The Data Charmer: Sharding for the masses: the spider storage engine

Monday, July 06, 2009

Sharding for the masses: the spider storage engine

In my previous article about the Spider storage engine, I made some tests and I saw that the engine has potential. I did also identify some problems, which were promptly addressed by the author. I have looked at the latest version (0.12), and the results are very much encouraging.

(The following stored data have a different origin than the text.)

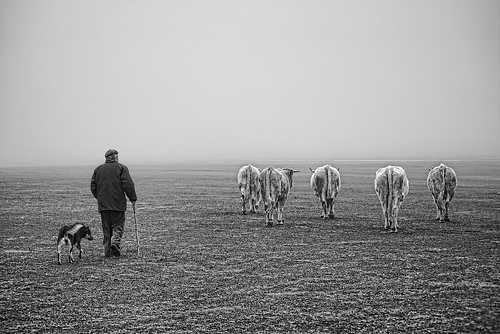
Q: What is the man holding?
A: A stick.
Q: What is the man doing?
A: Walking.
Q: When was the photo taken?
A: Daytime.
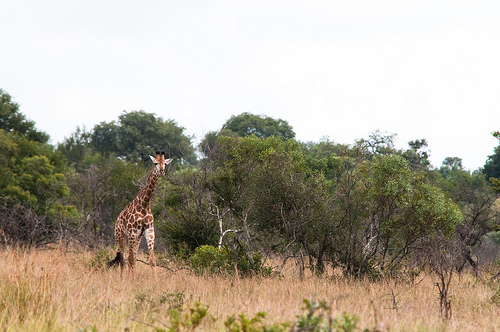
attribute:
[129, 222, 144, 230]
skin — brown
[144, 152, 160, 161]
ear — white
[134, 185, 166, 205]
neck — long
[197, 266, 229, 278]
grass — dry, green, long, tall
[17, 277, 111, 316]
plants — small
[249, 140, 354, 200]
trees — here, green, acacia, white, grey, thick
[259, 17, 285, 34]
sky — blue, gray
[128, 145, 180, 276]
giraffe — standing, tall, fuzzy, here, walking, brown, chest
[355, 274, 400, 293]
twigs — dry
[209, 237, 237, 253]
bark — white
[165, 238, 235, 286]
bush — here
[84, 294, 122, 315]
weeds — dry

Installing the Spider storage engine is not trivial but not extremely difficult either. My previous article has a step-by-step explanation. Before installing, though, you need to apply one patch to the server, to enable condition pushdown to the partitions engine. What is it about? In short, when you issue a query from the Spider table, with a WHERE clause, the query is passed to a backend database without the WHERE clause. True, it's filtered by partition, but each partition may have a large data set, and this means a full table scan on the backend server. In a few cases, this is not a big deal, because the general performance of the Spider engine is better than a non-partitioned table, but it can be improved.
The lack of conditions pushdown is a problem already known in the Federated engine. With the above patch applied, the Spider engine pushes the condition down to the back end, and the query is executed with the WHERE clause intact.
Let's consider this simple query:

select * from salaries where from_date='1996-01-10' limit 10;

Before applying the patch, the backend database would execute this:

select `emp_no`,`salary`,`from_date`,`to_date`
from `employees`.`salaries` limit 0,9223372036854775807

After the patch, the backend receives and execute the more sensible

select `emp_no`,`salary`,`from_date`,`to_date`
from `employees`.`salaries`
where (`from_date` = '1996-01-10')
limit 0,9223372036854775807

A final observation. While I was testing the latest version, I noticed something that should have been clear from the beginning, i.e. that a spider engine set of backends can have multiple front-ends. Meaning that you can create a Spider table from a different host, and access the same backends that another host is already using. In theory, it means more flexibility when dealing with large amount of data. In practice, we'll have to test it more and see what happens.